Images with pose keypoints
☆ ☆ ☆ ☆ ☆ ☆ ☆

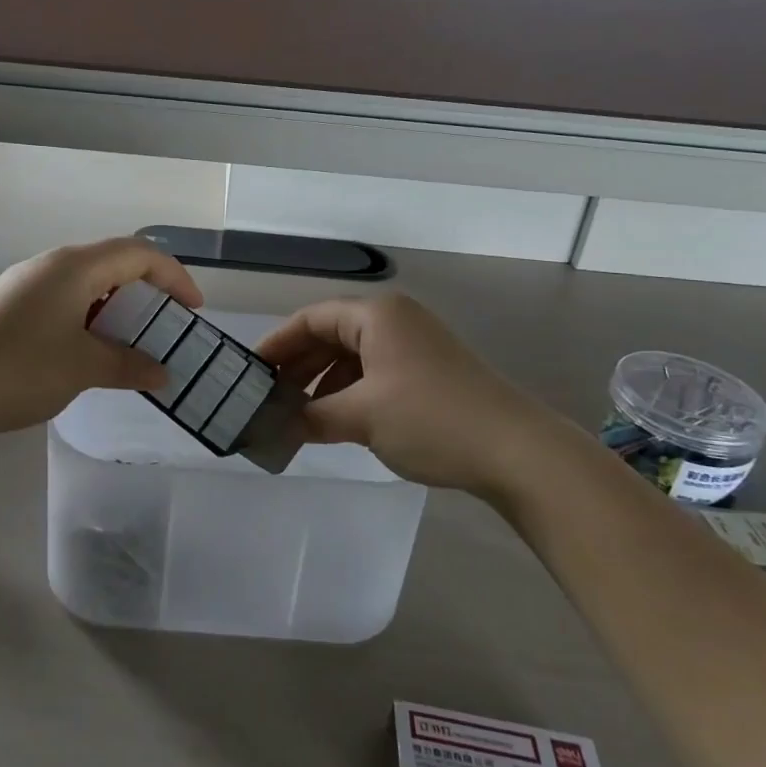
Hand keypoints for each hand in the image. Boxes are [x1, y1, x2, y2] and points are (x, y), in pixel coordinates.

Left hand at [0, 238, 203, 437]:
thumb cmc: (18, 368)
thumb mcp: (83, 368)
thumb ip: (128, 365)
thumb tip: (161, 373)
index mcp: (75, 266)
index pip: (139, 253)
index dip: (174, 277)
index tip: (194, 310)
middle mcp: (52, 265)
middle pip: (113, 263)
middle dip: (147, 292)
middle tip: (166, 327)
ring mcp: (26, 285)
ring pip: (87, 284)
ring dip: (116, 309)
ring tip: (131, 343)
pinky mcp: (8, 308)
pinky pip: (64, 302)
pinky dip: (89, 319)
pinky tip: (87, 353)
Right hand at [255, 294, 581, 493]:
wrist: (516, 451)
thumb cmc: (430, 419)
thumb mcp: (362, 417)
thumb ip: (311, 416)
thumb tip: (276, 426)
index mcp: (376, 315)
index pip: (311, 318)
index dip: (277, 344)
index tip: (249, 373)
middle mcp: (394, 320)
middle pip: (331, 334)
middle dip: (298, 366)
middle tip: (268, 397)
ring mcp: (415, 345)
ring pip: (352, 356)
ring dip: (322, 382)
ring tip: (297, 415)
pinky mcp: (429, 371)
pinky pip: (375, 372)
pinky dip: (350, 392)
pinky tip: (337, 420)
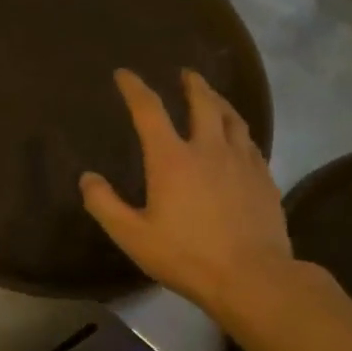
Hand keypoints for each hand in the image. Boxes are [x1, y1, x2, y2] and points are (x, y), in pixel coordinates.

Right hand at [80, 68, 294, 323]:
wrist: (252, 277)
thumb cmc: (186, 255)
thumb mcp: (132, 235)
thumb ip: (105, 204)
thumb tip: (87, 178)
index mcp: (172, 159)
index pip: (150, 110)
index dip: (135, 88)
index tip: (124, 74)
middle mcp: (209, 149)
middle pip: (203, 103)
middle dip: (192, 84)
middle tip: (185, 73)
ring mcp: (242, 161)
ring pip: (232, 118)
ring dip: (219, 101)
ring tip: (212, 97)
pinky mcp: (263, 178)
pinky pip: (250, 142)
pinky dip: (238, 130)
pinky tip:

☆ ☆ ☆ ☆ ☆ ☆ ☆

[What needs to be done]
Exact output of each line above is wanted, without the pictures.

[Problem solution]
Hand keypoints for each hand in the image. Boxes are [x1, y1, x2, y2] and points are (x, y), in pixel coordinates.

Left hand at [0, 238, 203, 437]:
thumb cmc: (18, 368)
thumb mcp: (83, 368)
thumb ip: (128, 365)
thumb tip: (161, 373)
index mcp: (75, 266)
index pip: (139, 253)
index dip: (174, 277)
index tip: (194, 310)
middle mcp: (52, 265)
middle pip: (113, 263)
middle dip: (147, 292)
middle tip: (166, 327)
ring mcp: (26, 285)
ring pip: (87, 284)
ring dip: (116, 309)
ring tip: (131, 343)
pinky mcp: (8, 308)
pinky pip: (64, 302)
pinky dip: (89, 319)
pinky tip: (87, 353)
Right hand at [255, 294, 581, 493]:
wrist: (516, 451)
thumb cmc: (430, 419)
thumb mcp: (362, 417)
thumb ip: (311, 416)
thumb tip: (276, 426)
index mcp: (376, 315)
index pip: (311, 318)
index dip: (277, 344)
index tip: (249, 373)
middle mcp: (394, 320)
middle pip: (331, 334)
middle dip: (298, 366)
middle tip: (268, 397)
ring mcp: (415, 345)
ring pip: (352, 356)
ring dip: (322, 382)
ring tip: (297, 415)
pinky mcp: (429, 371)
pinky pip: (375, 372)
pinky dip: (350, 392)
pinky tip: (337, 420)
Hand keypoints for each hand in the image. Boxes are [x1, y1, x2, y2] and points are (x, y), in pixel coordinates.

Right hand at [80, 68, 294, 323]:
wrist: (252, 277)
thumb cmc: (186, 255)
thumb mcp: (132, 235)
thumb ip: (105, 204)
thumb tip: (87, 178)
index mcp: (172, 159)
index pip: (150, 110)
index dip: (135, 88)
index tip: (124, 74)
middle mcp: (209, 149)
middle pip: (203, 103)
middle dip: (192, 84)
middle tip: (185, 73)
ring mcp: (242, 161)
ring pip: (232, 118)
ring dip: (219, 101)
ring tip: (212, 97)
pinky mcp: (263, 178)
pinky pip: (250, 142)
pinky dip: (238, 130)
pinky tip:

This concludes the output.